Thanks to Randy Barnett, and assorted emailers, for excellent questions and comments about constitutive commitments and FDR’s Second Bill of Rights. Constitutive commitments first: They’re not part of the formal constitution and they’re certainly not for judicial enforcement. They nonetheless matter, because they have sufficiently wide and deep political support that they’re effectively binding — unless and until there’s a major transformation in public values.

It would be nice to have a clear sense of necessary and sufficient conditions for constitutive commitments, but lacking these, let’s make a rough first cut: A constitutive commitment is in place if over a significant period of time, a presidential candidate could not seriously question that commitment without essentially disqualifying himself. This means that the commitment must have both wide and deep support (and not just among academics, elites, or the media; a strong political majority is needed). We can imagine hard intermediate cases and the definition leaves ambiguities; but the prohibition on racial discrimination in employment, the antitrust laws, and some kind of social security program are evident examples — and so too, I think, with a ban on the nationalization of industries and on federal taxes above a certain rate (eg Kennedy-era levels). Any nation will have some constitutive commitments that some reasonable people will reject; and reasonable people sometimes get those commitments to change over time.
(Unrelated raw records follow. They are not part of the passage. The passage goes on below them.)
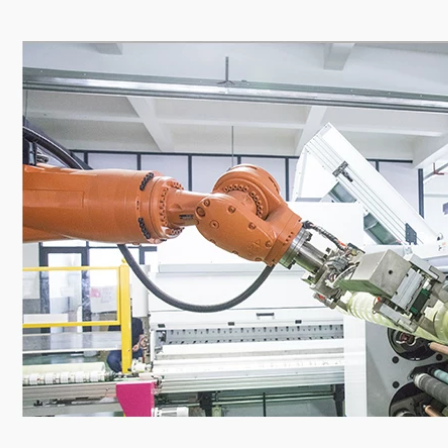
mặt
thảm băng keo vải
khổ lớn
191,000
196,000
Benyida băng vải
mạnh màu đỏ bạc
Băng dính thảm cao
đen trắng xanh
su bằng vải không
vàng trang trí gạch
thấm nước dài 50
men phim bảo vệ cố
mét, miếng dán đám
định không đánh
cưới chắc chắn,
dấu băng bán buôn
phim bảo vệ mặt
thảm cạnh dải sân
đất, băng trang trí,
khấu đám cưới băng
cảnh báo bẫy liền
keo đặc biệt băng
mạch, niêm phong,
keo vải đá gà
màu đen và bạc, độ
nhớt cao, đám cưới
mạnh mẽ với màu
852,000
đỏ băng keo vải liên
Benyida mạnh mẽ
kết
băng dính một mặt
màu đen có độ nhớt
2,262,000
cao băng keo rộng
không thấm nước
Băng dính vải màu
không đánh dấu
mạnh để dán thảm
keo mạnh mẽ thảm
tự làm sàn trang trí
ưới tự làm trang trí
chống thấm nước
bạc màu vàng xanh
liền mạch bẫy rò rỉ
đỏ xanh đen tím
cảnh báo băng sàn
keo dán sàn vận
bảo vệ màng có độ
chuyển đặc biệt
nhớt cao mở rộng
băng keo vải nhung
keo viscose màu đỏ
đám cưới băng dính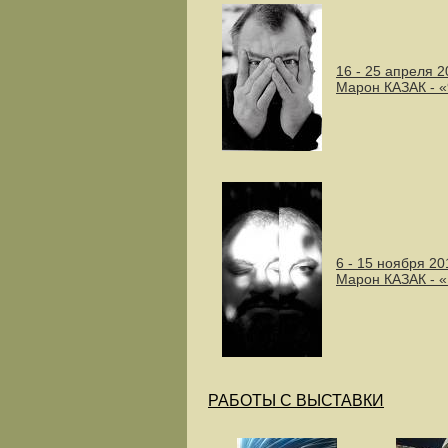
16 - 25 апреля 2
Марон КАЗАК - 
6 - 15 ноября 20
Марон КАЗАК 
РАБОТЫ С ВЫСТАВКИ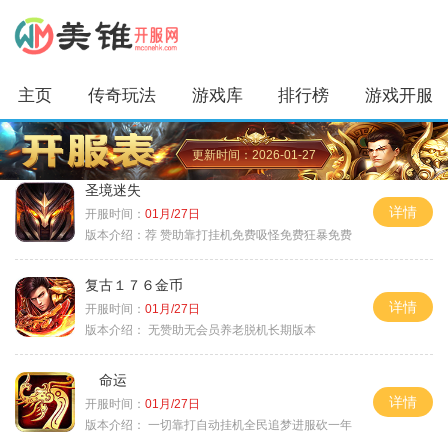
主页
传奇玩法
游戏库
排行榜
游戏开服
更新时间：2026-01-27
圣境迷失
详情
开服时间：
01月/27日
版本介绍：
荐 赞助靠打挂机免费吸怪免费狂暴免费
复古１７６金币
详情
开服时间：
01月/27日
版本介绍：
无赞助无会员养老脱机长期版本
命运
详情
开服时间：
01月/27日
版本介绍：
一切靠打自动挂机全民追梦进服砍一年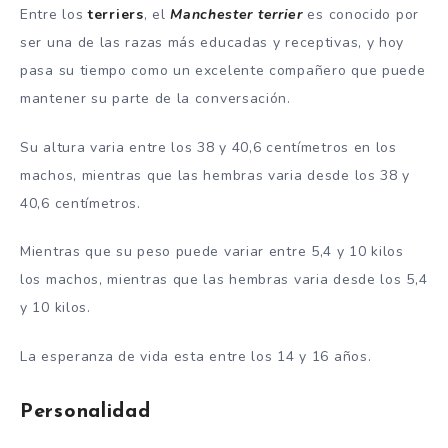
Entre los
terriers
, el
Manchester terrier
es conocido por
ser una de las razas más educadas y receptivas, y hoy
pasa su tiempo como un excelente compañero que puede
mantener su parte de la conversación.
Su altura varia entre los 38 y 40,6 centímetros en los
machos, mientras que las hembras varia desde los 38 y
40,6 centímetros.
Mientras que su peso puede variar entre 5,4 y 10 kilos
los machos, mientras que las hembras varia desde los 5,4
y 10 kilos.
La esperanza de vida esta entre los 14 y 16 años.
Personalidad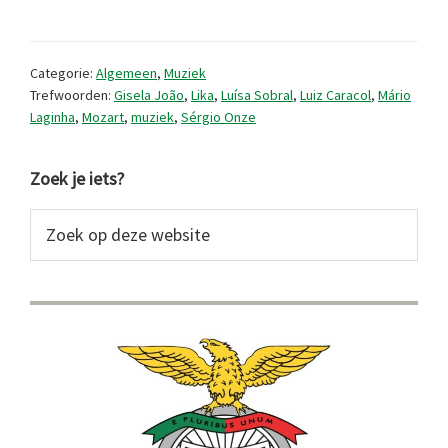
muziekreleases
(2026/6)
Categorie:
Algemeen
,
Muziek
Trefwoorden:
Gisela João
,
Lika
,
Luísa Sobral
,
Luiz Caracol
,
Mário
Laginha
,
Mozart
,
muziek
,
Sérgio Onze
Primaire
Zoek je iets?
Sidebar
Zoek
op
deze
website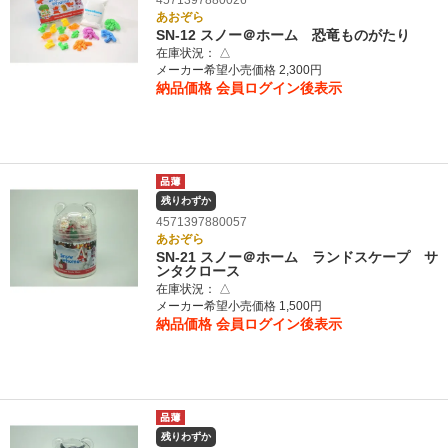
あおぞら
SN-12 スノー＠ホーム 恐竜ものがたり
在庫状況：
△
メーカー希望小売価格 2,300円
納品価格
会員ログイン後表示
残りわずか
4571397880057
あおぞら
SN-21 スノー＠ホーム ランドスケープ サ
ンタクロース
在庫状況：
△
メーカー希望小売価格 1,500円
納品価格
会員ログイン後表示
残りわずか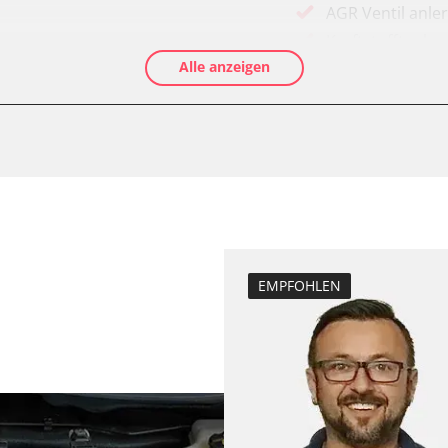
AGR Ventil anle
Kraftstofftank e
Alle anzeigen
Elektronische P
Abblendgeschwi
Anpassungspara
Aufblendgeschw
Dieselpartikelfil
Dieselpartikelfi
Differenzdruck 
Elektronische P
EMPFOHLEN
Grundeinstellu
Hochdruckpumpe 
fahrer
Injektor Adapti
Injektoren einst
Kodierung der R
Kodierung Lenkh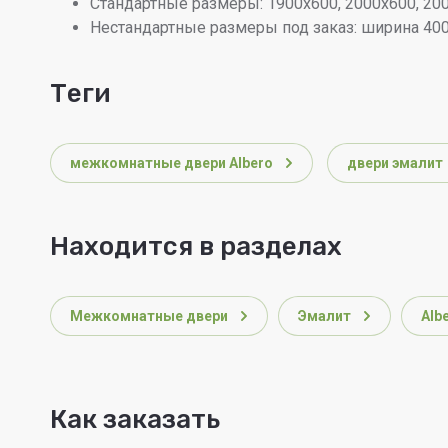
Стандартные размеры: 1900х600, 2000х600, 20
Нестандартные размеры под заказ: ширина 400
теги
межкомнатные двери Albero
двери эмалит
Находится в разделах
Межкомнатные двери
Эмалит
Alb
Как заказать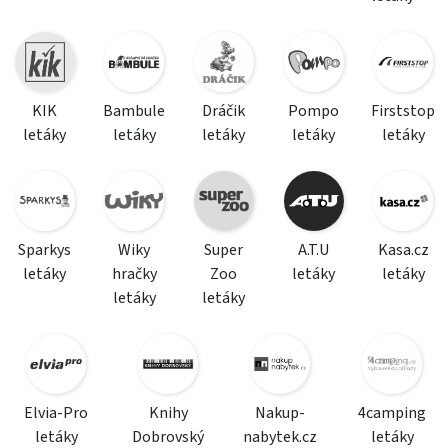
KIK
Bambule
Dráčik
Pompo
Firststop
letáky
letáky
letáky
letáky
letáky
Sparkys
Wiky
Super
A.T.U
Kasa.cz
letáky
hračky
Zoo
letáky
letáky
letáky
letáky
Elvia-Pro
Knihy
Nakup-
4camping
letáky
Dobrovský
nabytek.cz
letáky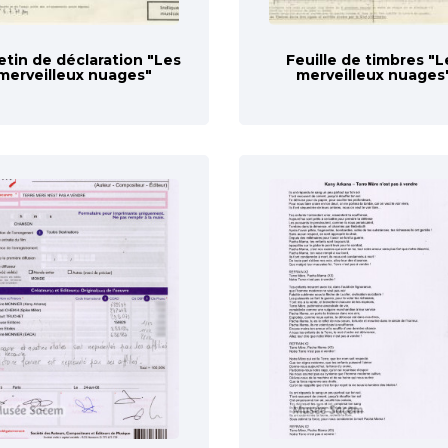
etin de déclaration "Les
Feuille de timbres "L
merveilleux nuages"
merveilleux nuages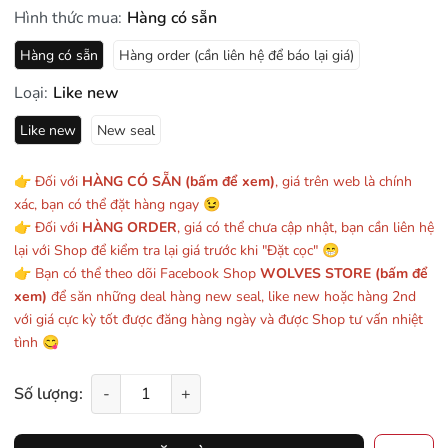
Hình thức mua:
Hàng có sẵn
Hàng có sẵn
Hàng order (cần liên hệ để báo lại giá)
Loại:
Like new
Like new
New seal
👉 Đối với
HÀNG CÓ SẴN (bấm để xem)
, giá trên web là chính
xác, bạn có thể đặt hàng ngay 😉
👉 Đối với
HÀNG ORDER
, giá có thể chưa cập nhật, bạn cần liên hệ
lại với Shop để kiểm tra lại giá trước khi "Đặt cọc" 😁
👉 Bạn có thể theo dõi Facebook Shop
WOLVES STORE (bấm để
xem)
để săn những deal hàng new seal, like new hoặc hàng 2nd
với giá cực kỳ tốt được đăng hàng ngày và được Shop tư vấn nhiệt
tình 😋
Số lượng:
-
+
On the sense in which FDR meant his Second Bill to contain “rights”: He wasn’t much of a theorist (Trotsky famously criticized him for just that reason; “Your President abhors ‘systems’ and ‘generalities'”), and he saw (positive, in the sense of legally protected) rights as instruments for protecting the most important human interests. Randy asks whether the Second Bill should be seen as protecting “natural rights.” To say the least, the natural rights tradition has multiple strands; a good contemporary version is elaborated by Amartya Sen (see his Development As Freedom). A possible position: If we believe that human beings have certain rights by virtue of their humanity, it’s plausible to say that those rights include a decent chance to achieve well-being by their own lights and also a minimal level of security if, for one or another reason (eg disability, illness, atrocious luck), that chance is not enough. Roosevelt’s focus was on decent opportunities and minimal security, and while his Second Bill of Rights was an innovation, he can claim clear antecedents in Montesquieu, Blackstone, and even Madison.